My immediate response was to confront him, issuing a cease and desist, but the Willies only multiplied, likewise the bahees and the general disrespect, so I quit.
I quit and promptly filed for unemployment, though the lady who took my application assured me that people who quit almost never qualify for benefits. And of course I was denied. And of course I appealed – because they’d opposed me, doncha know – and then there was a hearing.
And at that hearing, to which the head engineer had been invited, but which he failed to attend, I told my story. The six-month tenure. The two raises. The glowing evaluations, photocopies provided. Then, increasingly, the hostile working conditions. Public down-dressings by the head engineer. Work materials hidden by him as practical jokes. Otherwise erratic behavior. Wet Willies.
I remember the employment office supervisor leaning forward at this point to interrupt me. Wet what?
So I explained the finger, the insertion, the laughing and the subsequent injunctions, and quite unexpectedly, for reasons I couldn’t grasp in the moment and wouldn’t for many years, the tone of our conversation changed. What had seemed a lost cause became a slam dunk. The supervisor thanked me for coming in, shook my hand, expressed regret that people in positions of authority sometimes do things they shouldn’t, and made note of the head engineer’s now telling absence.
Two weeks later, a letter arrived. Appeal successful.
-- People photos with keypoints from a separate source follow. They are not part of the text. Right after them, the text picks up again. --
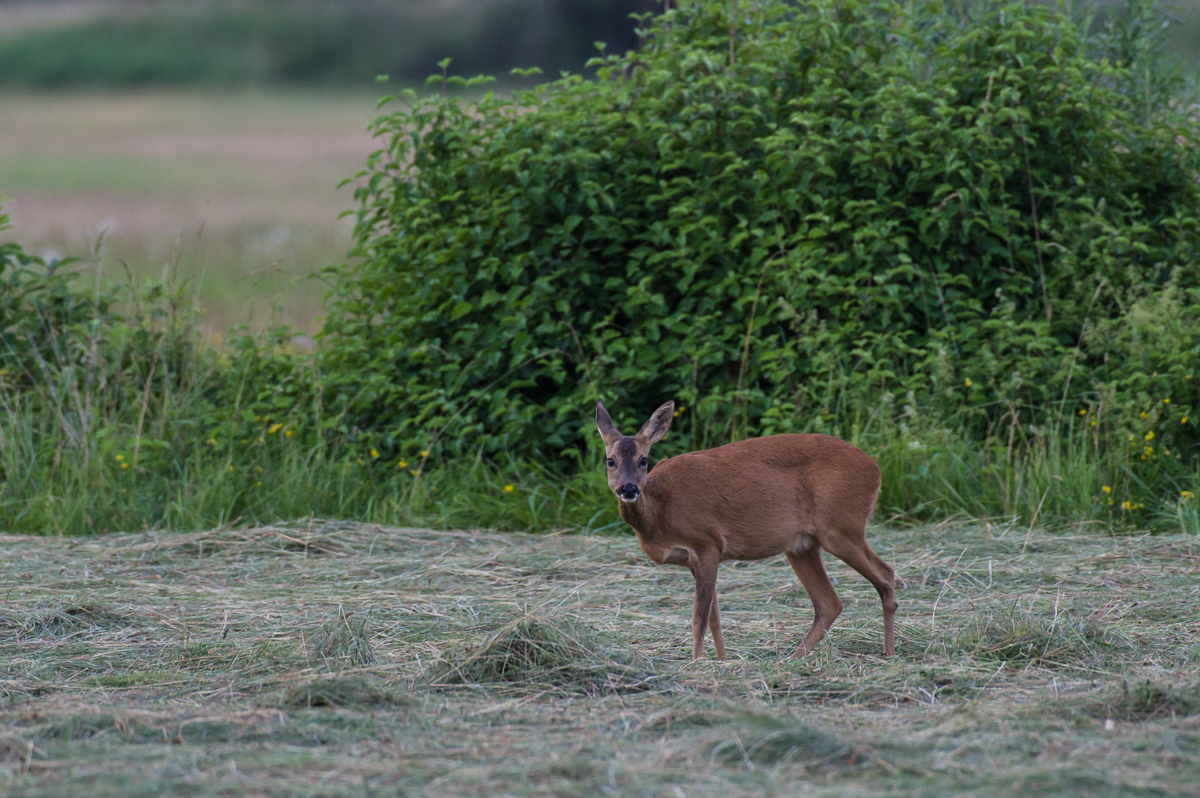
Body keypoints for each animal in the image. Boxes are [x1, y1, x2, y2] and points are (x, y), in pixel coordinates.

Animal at [595, 400, 897, 657]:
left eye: (643, 460)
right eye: (610, 460)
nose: (629, 489)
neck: (659, 513)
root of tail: (876, 468)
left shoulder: (708, 543)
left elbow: (698, 619)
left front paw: (696, 664)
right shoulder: (694, 559)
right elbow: (714, 618)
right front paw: (722, 662)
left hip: (840, 526)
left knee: (885, 575)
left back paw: (889, 652)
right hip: (802, 545)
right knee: (830, 603)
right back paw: (791, 659)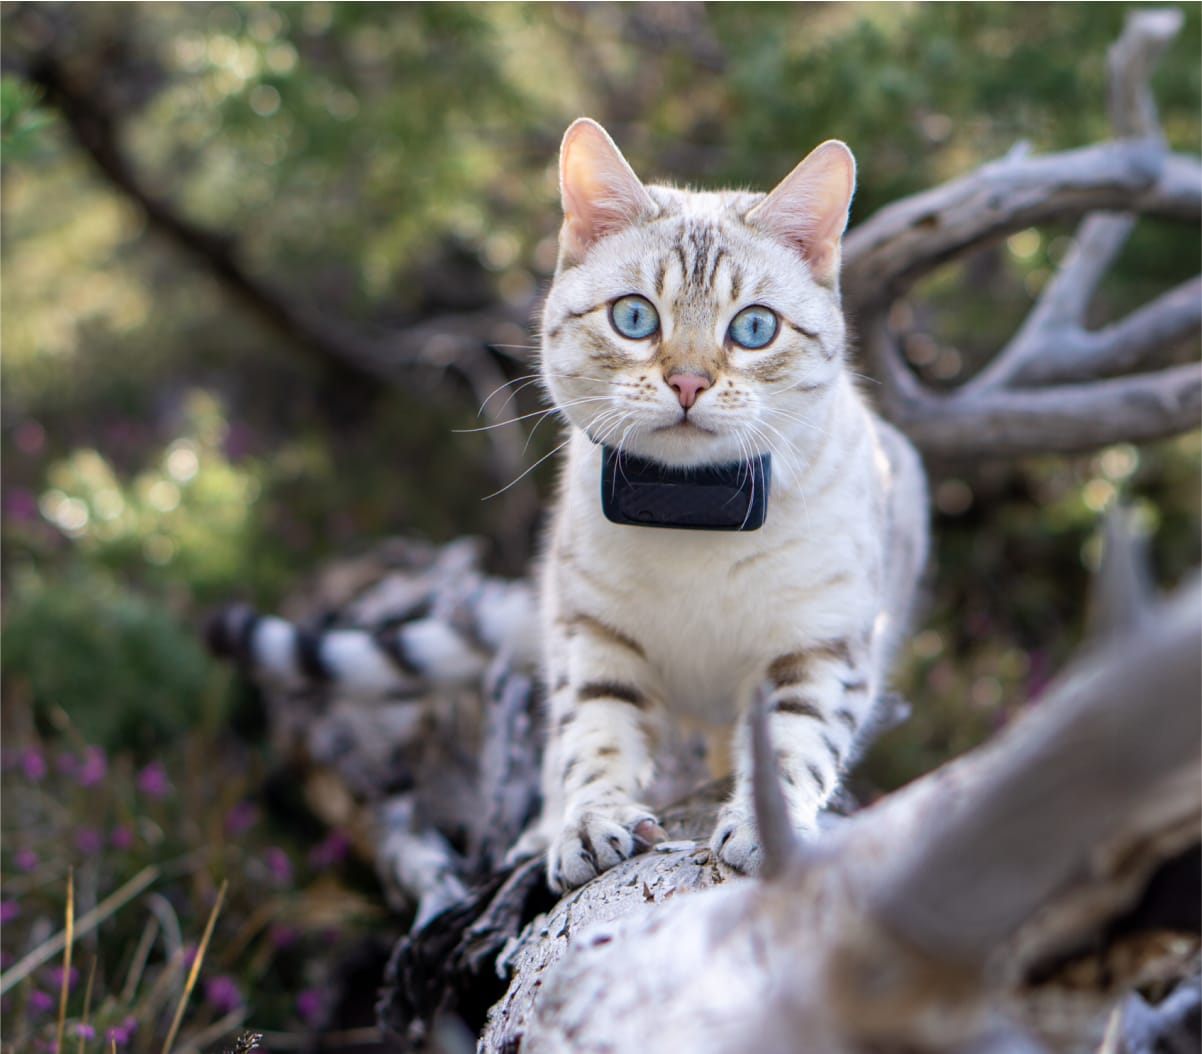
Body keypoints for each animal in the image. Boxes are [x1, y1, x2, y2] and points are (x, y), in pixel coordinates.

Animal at [528, 117, 927, 889]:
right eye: (633, 317)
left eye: (753, 329)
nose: (687, 382)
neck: (692, 513)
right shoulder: (591, 632)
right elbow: (593, 737)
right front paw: (590, 826)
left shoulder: (820, 640)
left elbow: (794, 743)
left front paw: (766, 833)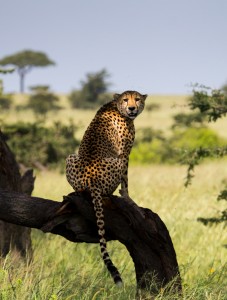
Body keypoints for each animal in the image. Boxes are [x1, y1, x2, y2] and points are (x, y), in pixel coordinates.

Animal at [65, 90, 147, 284]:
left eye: (137, 99)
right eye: (126, 100)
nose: (132, 108)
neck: (115, 105)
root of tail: (91, 182)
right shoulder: (124, 154)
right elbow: (125, 185)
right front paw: (129, 199)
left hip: (70, 157)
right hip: (116, 162)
Money for nothing. Ka-ching.
But was I a victim? It doesn’t feel like I was, so let’s say not, but reflecting on what happened in the light of recent headlines, from Ailes to Cosby to Keillor, I do better understand how easy it is for bright, eager people, or people of any description, to walk into compromising situations with eyes wide shut. Stupidly, perhaps, but not culpably. Which I guess I’m saying in preemptive answer to the perennial question, “Why didn’t they just …?”
They didn’t – they don’t – because sometimes, without the benefit of hindsight or the clarity of years, for an infinity of motives good and otherwise, people just … don’t. And to say they deserve what they get, easy peasy, for being naive or overconfident, even for being demonstrably stupid, is a slope too slippery for me to countenance.